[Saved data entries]
###
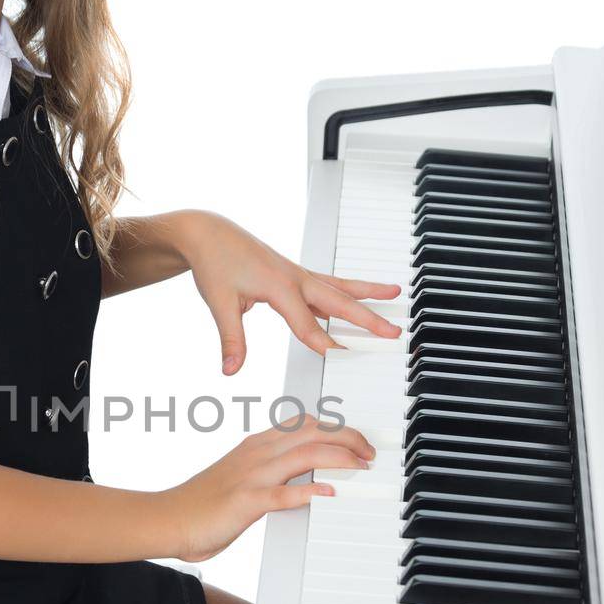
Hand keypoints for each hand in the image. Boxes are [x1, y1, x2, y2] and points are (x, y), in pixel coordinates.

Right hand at [164, 414, 377, 563]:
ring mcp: (251, 476)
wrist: (167, 517)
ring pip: (304, 455)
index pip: (303, 424)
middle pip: (312, 432)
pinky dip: (309, 492)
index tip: (357, 442)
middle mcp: (256, 454)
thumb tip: (303, 481)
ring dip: (339, 458)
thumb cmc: (202, 504)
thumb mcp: (241, 478)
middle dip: (348, 437)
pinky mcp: (245, 502)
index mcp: (255, 446)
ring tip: (361, 467)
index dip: (336, 429)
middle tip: (369, 452)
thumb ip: (269, 474)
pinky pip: (282, 493)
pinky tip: (329, 495)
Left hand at [179, 210, 401, 367]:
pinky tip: (362, 295)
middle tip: (392, 331)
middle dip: (366, 318)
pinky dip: (348, 289)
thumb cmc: (215, 263)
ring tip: (395, 294)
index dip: (323, 342)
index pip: (306, 322)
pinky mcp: (295, 273)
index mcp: (278, 285)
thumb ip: (231, 339)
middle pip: (337, 302)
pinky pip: (329, 282)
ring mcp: (297, 273)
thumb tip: (231, 370)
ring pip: (339, 286)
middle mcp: (294, 277)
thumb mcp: (219, 303)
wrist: (208, 234)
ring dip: (368, 293)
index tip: (344, 357)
###
_Required work_. Return the lines above, starting at the one that contains "ring pip: (304, 455)" and running through the last, exactly as they appear, with no extra lines.

_Answer to this task_.
ring pip: (304, 455)
index pip: (303, 424)
middle pip: (312, 432)
pinky dip: (309, 492)
index tip: (357, 442)
middle mcp: (256, 454)
thumb tip: (303, 481)
ring dip: (339, 458)
thumb cmc: (202, 504)
thumb mcp: (241, 478)
middle dip: (348, 437)
pinky mcp: (245, 502)
index mcp: (255, 446)
ring tip: (361, 467)
index dip: (336, 429)
middle tip: (369, 452)
thumb ip: (269, 474)
pinky pip: (282, 493)
pinky tip: (329, 495)
Left hand at [179, 210, 401, 367]:
pinky tip: (362, 295)
middle tip: (392, 331)
middle dip: (366, 318)
pinky dip: (348, 289)
thumb cmc: (215, 263)
ring tip: (395, 294)
index dip: (323, 342)
index pip: (306, 322)
pinky mcp: (295, 273)
index mcp: (278, 285)
thumb ip: (231, 339)
middle pip: (337, 302)
pinky pip: (329, 282)
ring mcp: (297, 273)
thumb tip: (231, 370)
ring pip: (339, 286)
middle mcp: (294, 277)
thumb mcp: (219, 303)
wrist: (208, 234)
ring dip: (368, 293)
index tip: (344, 357)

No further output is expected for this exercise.